|Publication number||US6431278 B1|
|Application number||US 09/680,124|
|Publication date||Aug 13, 2002|
|Filing date||Oct 5, 2000|
|Priority date||Oct 5, 2000|
|Publication number||09680124, 680124, US 6431278 B1, US 6431278B1, US-B1-6431278, US6431278 B1, US6431278B1|
|Inventors||Frederic Guinot, Jun Zhao, Simon G. James|
|Original Assignee||Schlumberger Technology Corporation|
|Export Citation||BiBTeX, EndNote, RefMan|
|Patent Citations (6), Referenced by (18), Classifications (13), Legal Events (4)|
|External Links: USPTO, USPTO Assignment, Espacenet|
The invention relates to reducing sand production from well formations.
To produce hydrocarbons from a subterranean formation, a wellbore is drilled through the formation. The wellbore may be vertical, deviated, or horizontal. After the wellbore is drilled, it can be lined with a casing or liner that may be cemented to the formation. Next, a perforating gun string can be lowered to the desired depth (or desired depths), with the perforating gun string shot to create desired perforations in the surrounding casing or liner and cement sheath and to extend perforations into the surrounding formation.
Following perforation, fracturing may be performed for various purposes. One type of fracturing is hydraulic fracturing, which includes injecting fluids down the wellbore and into the formation through the perforations in the casing and formation. The fluid is injected at a sufficiently high pressure to induce the parting of the formation. Generally, the fractures extend along a direction that is perpendicular to the plane of minimum stress in the formation. Proppants are also used in the hydraulic fracturing to prop or hold open the created fractures after the hydraulic pressure used to generate the fracture is relieved. The fracture filled with the proppant creates a narrow but very conductive path through the formation to the wellbore.

Dataset records
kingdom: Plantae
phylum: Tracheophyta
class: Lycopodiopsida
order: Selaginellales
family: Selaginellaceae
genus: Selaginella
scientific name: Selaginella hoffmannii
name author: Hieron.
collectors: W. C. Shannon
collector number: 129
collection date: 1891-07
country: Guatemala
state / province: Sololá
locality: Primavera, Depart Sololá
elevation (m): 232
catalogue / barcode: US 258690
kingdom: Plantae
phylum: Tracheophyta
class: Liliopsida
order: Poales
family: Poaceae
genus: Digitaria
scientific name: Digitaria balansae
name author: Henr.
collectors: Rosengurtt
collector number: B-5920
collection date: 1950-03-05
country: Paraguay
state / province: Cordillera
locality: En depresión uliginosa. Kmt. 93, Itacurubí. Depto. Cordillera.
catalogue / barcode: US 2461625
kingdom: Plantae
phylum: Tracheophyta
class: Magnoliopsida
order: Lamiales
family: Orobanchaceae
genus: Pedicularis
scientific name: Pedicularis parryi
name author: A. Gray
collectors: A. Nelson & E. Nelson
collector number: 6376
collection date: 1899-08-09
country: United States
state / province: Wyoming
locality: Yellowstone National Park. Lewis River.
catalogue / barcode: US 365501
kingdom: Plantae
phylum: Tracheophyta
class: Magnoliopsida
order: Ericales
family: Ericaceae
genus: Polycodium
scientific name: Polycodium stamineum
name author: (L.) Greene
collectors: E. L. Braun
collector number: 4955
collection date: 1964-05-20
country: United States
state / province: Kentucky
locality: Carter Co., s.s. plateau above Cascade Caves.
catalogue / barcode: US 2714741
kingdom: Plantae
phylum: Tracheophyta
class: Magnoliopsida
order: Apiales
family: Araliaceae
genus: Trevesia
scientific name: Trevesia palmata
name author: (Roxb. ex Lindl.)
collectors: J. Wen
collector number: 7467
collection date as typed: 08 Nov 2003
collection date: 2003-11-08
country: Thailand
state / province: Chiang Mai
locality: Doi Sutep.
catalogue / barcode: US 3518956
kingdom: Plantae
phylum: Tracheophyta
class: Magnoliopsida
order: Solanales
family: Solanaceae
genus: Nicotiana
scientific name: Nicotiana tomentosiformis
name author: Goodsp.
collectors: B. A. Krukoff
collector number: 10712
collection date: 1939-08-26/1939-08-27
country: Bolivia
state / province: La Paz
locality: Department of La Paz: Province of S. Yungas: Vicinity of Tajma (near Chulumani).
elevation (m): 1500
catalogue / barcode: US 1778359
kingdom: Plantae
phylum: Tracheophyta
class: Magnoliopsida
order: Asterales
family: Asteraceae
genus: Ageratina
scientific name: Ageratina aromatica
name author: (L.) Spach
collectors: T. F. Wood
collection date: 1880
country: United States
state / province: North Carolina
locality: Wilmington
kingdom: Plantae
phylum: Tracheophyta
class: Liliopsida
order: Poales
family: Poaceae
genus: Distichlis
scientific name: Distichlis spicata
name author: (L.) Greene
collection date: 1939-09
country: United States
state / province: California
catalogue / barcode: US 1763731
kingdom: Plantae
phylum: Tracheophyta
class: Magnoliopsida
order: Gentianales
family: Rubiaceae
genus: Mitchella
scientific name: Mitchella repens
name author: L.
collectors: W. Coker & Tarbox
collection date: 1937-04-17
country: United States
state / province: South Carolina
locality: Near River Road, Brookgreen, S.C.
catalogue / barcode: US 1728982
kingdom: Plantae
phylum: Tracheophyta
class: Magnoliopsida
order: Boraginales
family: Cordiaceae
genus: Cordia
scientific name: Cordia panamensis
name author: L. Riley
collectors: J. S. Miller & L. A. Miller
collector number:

Objective
Continue the patent text on reducing sand production from wells, starting after its final sentence about the proppant-filled fracture.

Reply to the task
Originally, hydraulic fracturing was used to stimulate the well for improved productivity. By creating the fractures, a large part of the production flow comes into the wellbore through the fractures. More recently, field experience has shown that fracturing can also be used for sand control.
In producing reservoir fluids from unconsolidated or weakly consolidated reservoirs, sand and other particulates may be produced along with the reservoir fluids (e.g., oil, gas or water). The production of formation sand and other particulates creates a number of potential problems, including lost or reduced production due to sand accumulating in the wellbore. The sand and other particulates that flow through the wellbore may also cause damage to downhole and surface equipment. Further, any sand or other particulates that are produced to the well surface poses a disposal problem, since disposal of the sand or other particulates is typically costly. Damage to the casing or liner may also occur, since production of sand leaves void spaces behind the casing which can reduce the support for the casing, causing collapse or buckling.
A common technique for controlling sand production is to use gravel pack procedures. A typical gravel pack completion includes a screen that is surrounded by gravel which filters out sand and other particulates as the produced fluids flow from the formation through the screen and into the production tubulars. However, gravel-packing procedures are associated with various shortcomings, including an increase in damage effects.
As noted above, an alternative technique for sand control is hydraulic fracturing. Fracturing reduces the drawdown pressure for a given production rate and can maintain the drawdown pressure below the critical pressure for sand production. In another application, perforating to eliminate out-of-phasing perforations following fracturing can also be used to control formation sand production by physically keeping the formation from the wellbore with the proppant pack.
Although it is known that fracturing can be used for sand control, a convenient method and apparatus has not been provided to accurately predict how effective a fracturing operation may be for sand control purposes.
In general, according to one embodiment, a method of sand control in a wellbore comprises accessing representation information defining a relationship between fluid flow through one or more out-of-phase perforations and a function of fracture conductivity and formation permeability. One or more of a fracture characteristic and a fluid flow rate are selected based on the representation information to achieve sand control.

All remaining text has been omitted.